Action item = Repeat exactly every line that comes at or after the line containing "text: (1338, 693) -> (1812, 1131), 14 -> 13", through the end of the entries below.

The data =

________________________________________

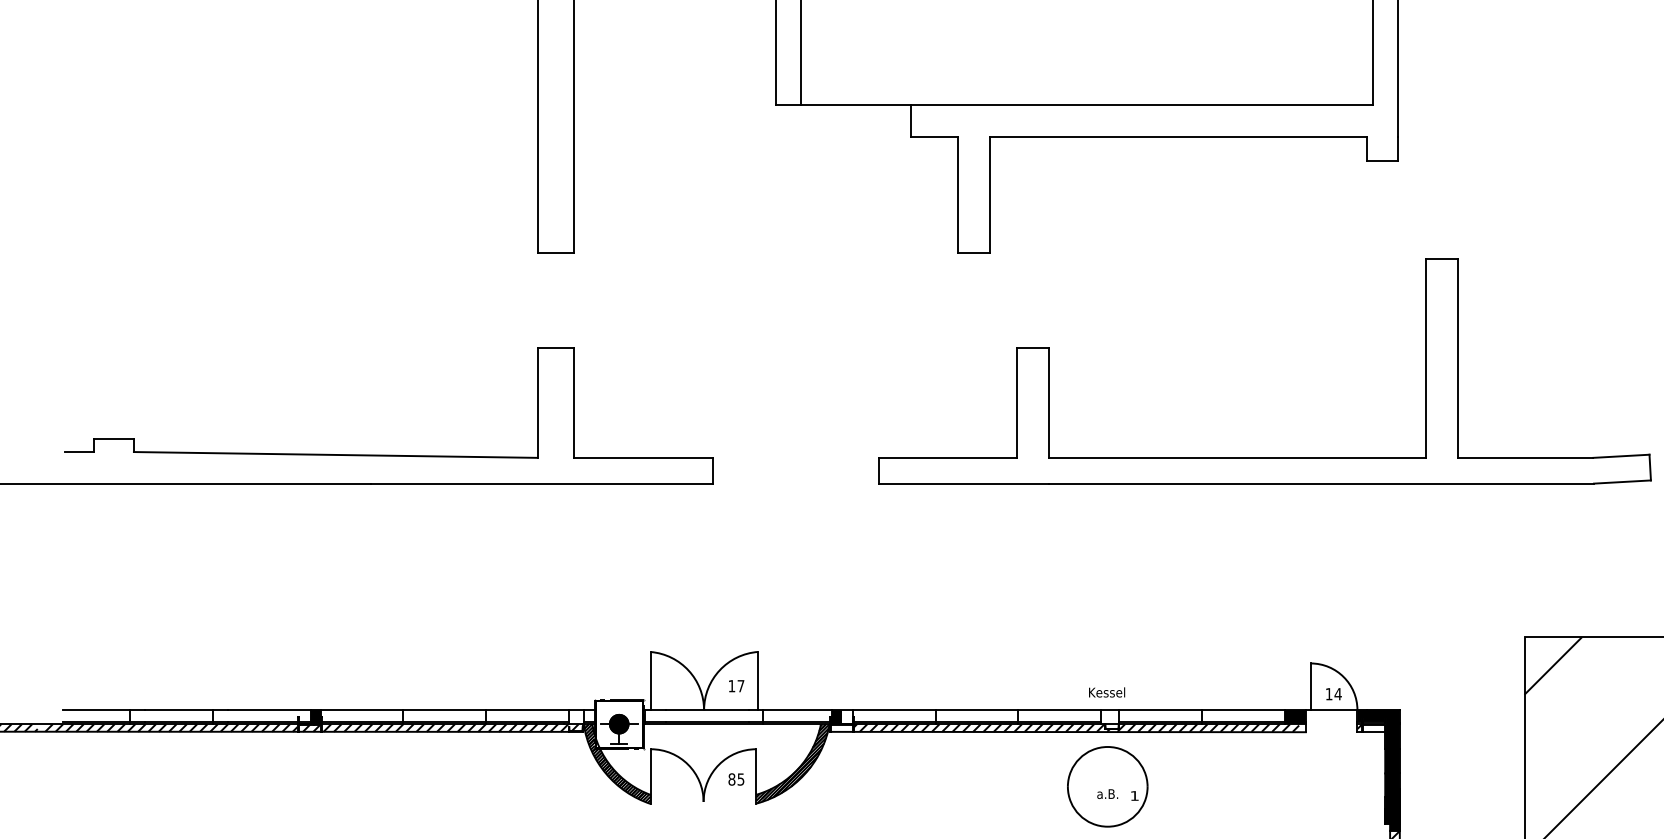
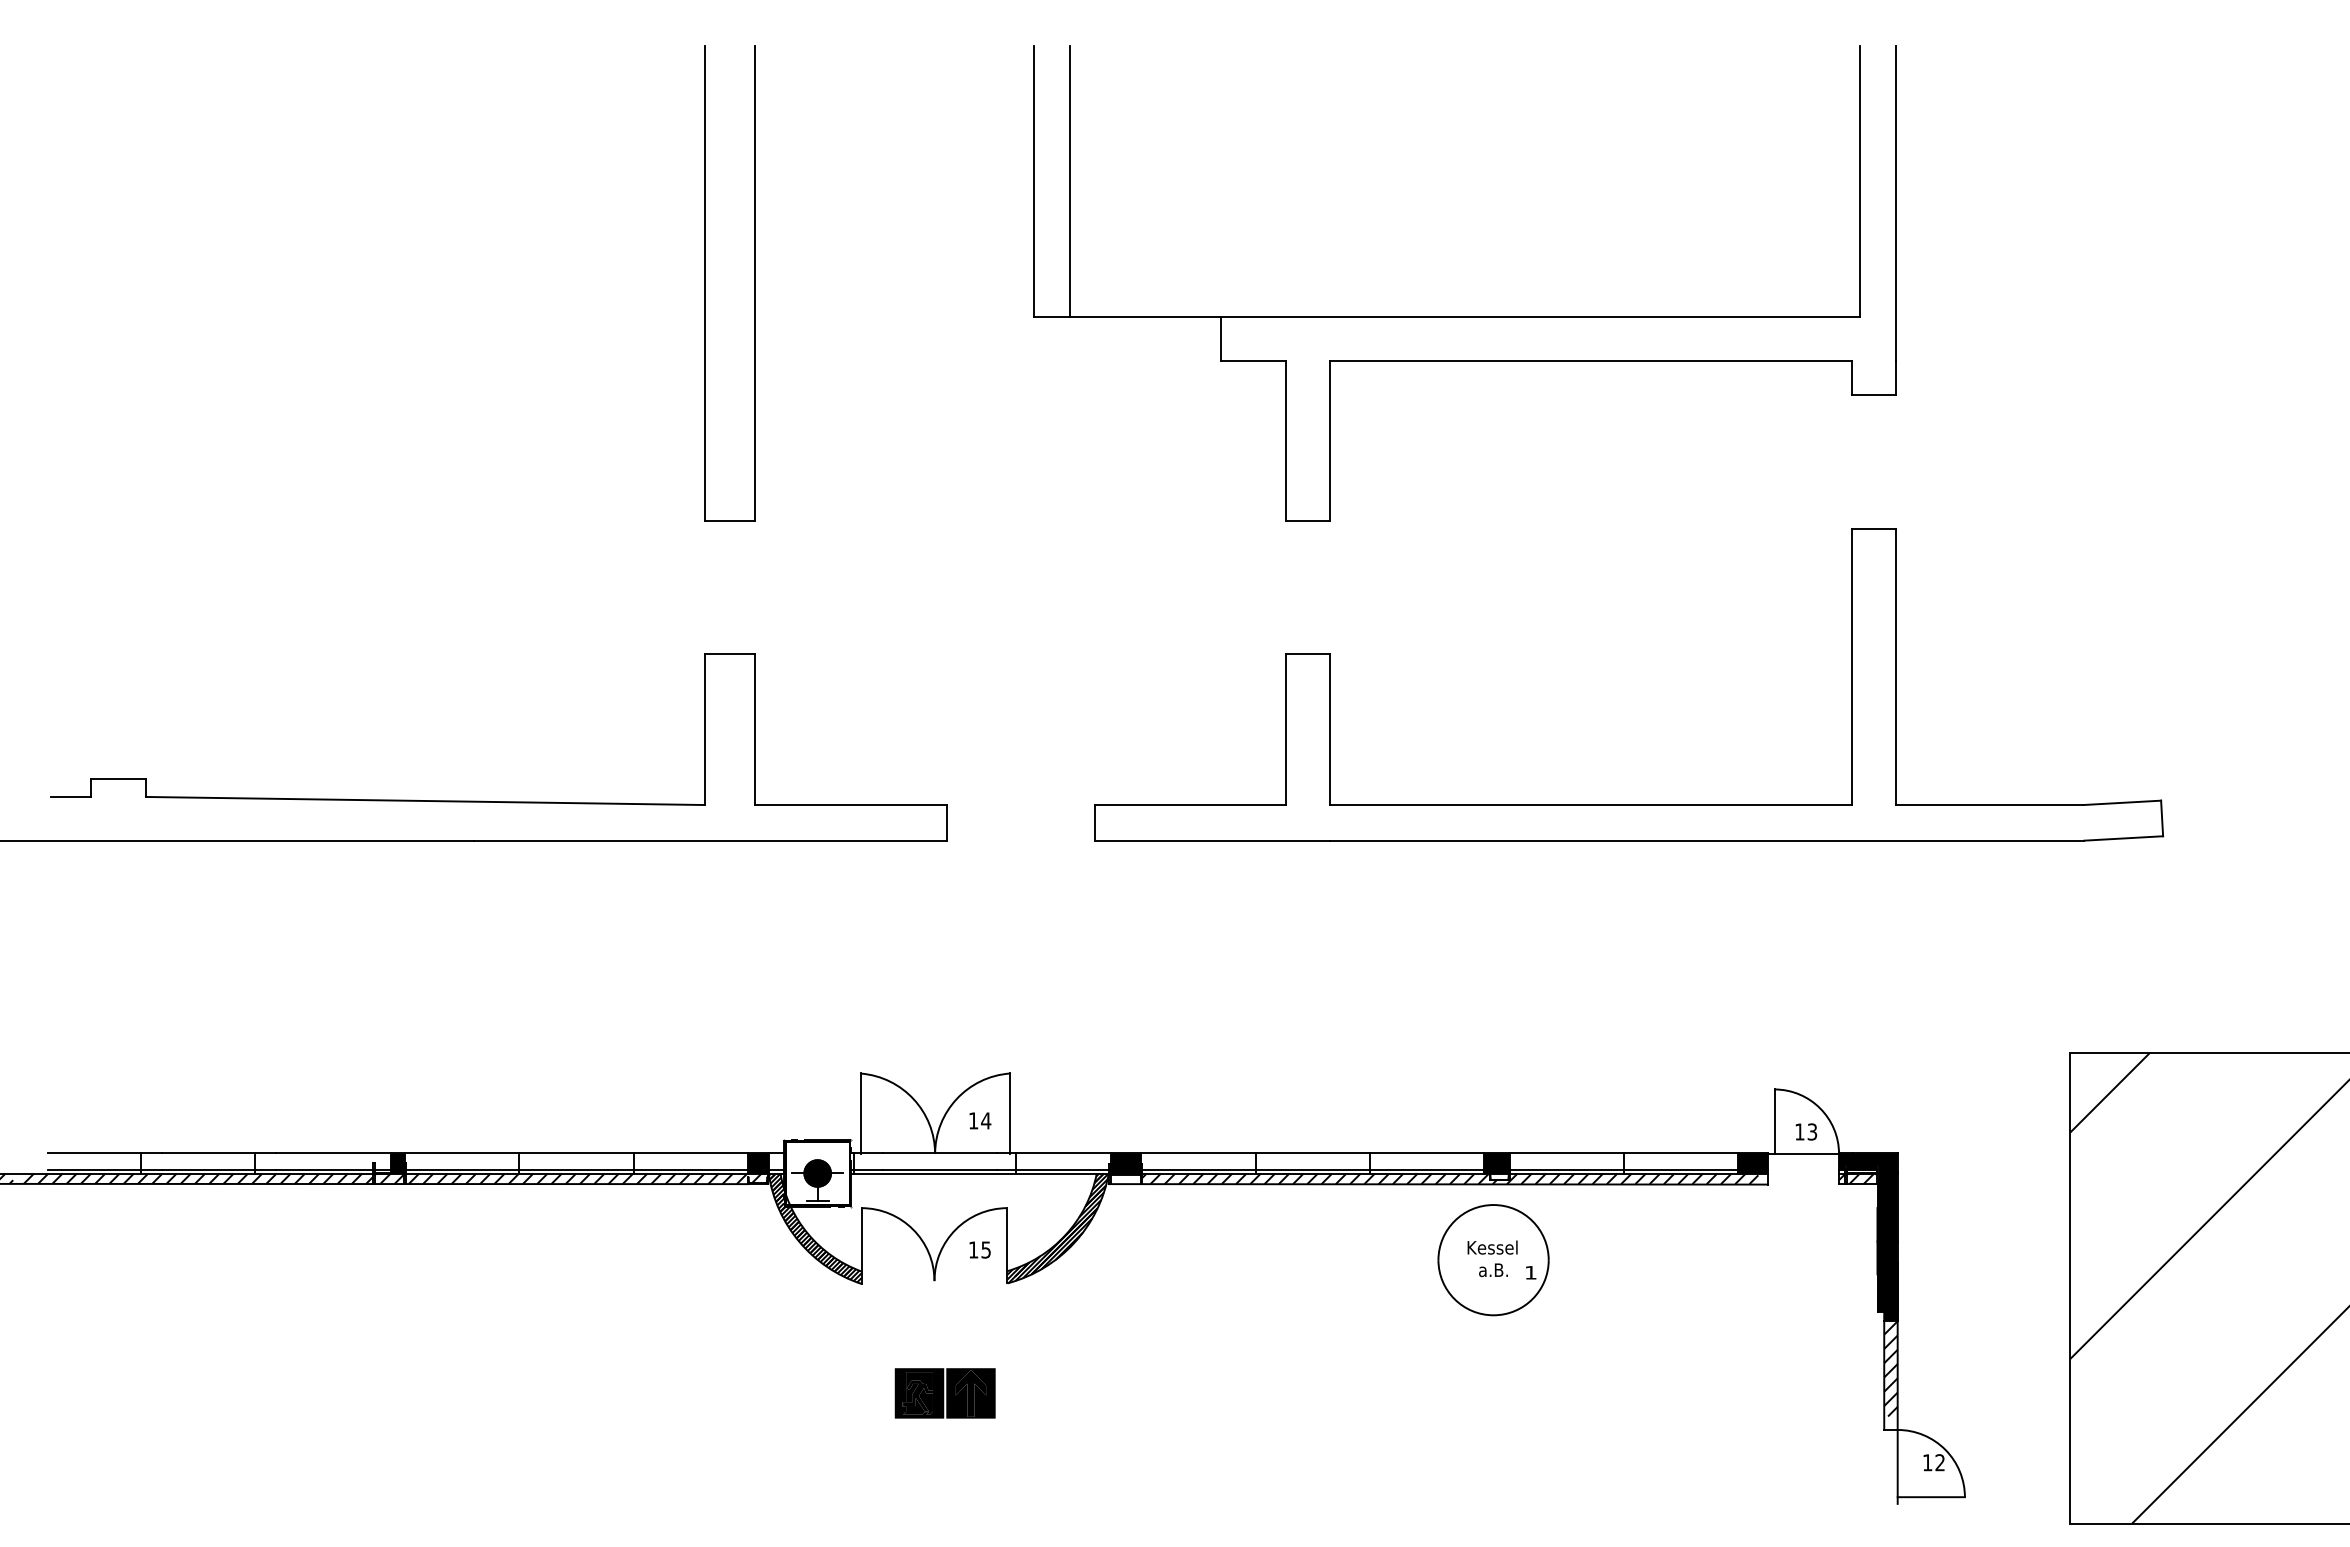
part: (1265, 457) -> (1629, 804), moved
text: (741, 685) -> (986, 1120), 17 -> 14
text: (1106, 692) -> (1492, 1247), moved
text: (1338, 693) -> (1812, 1131), 14 -> 13
fill: (575, 716) -> (757, 1163), added
fill: (847, 716) -> (1133, 1163), added
fill: (1109, 716) -> (1496, 1163), added
hatch: (1373, 728) -> (1861, 1179), added
text: (731, 779) -> (973, 1249), 85 -> 15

________________________________________

Expected answer =
text: (1338, 693) -> (1812, 1131), 14 -> 13
fill: (575, 716) -> (757, 1163), added
fill: (847, 716) -> (1133, 1163), added
fill: (1109, 716) -> (1496, 1163), added
hatch: (1373, 728) -> (1861, 1179), added
text: (731, 779) -> (973, 1249), 85 -> 15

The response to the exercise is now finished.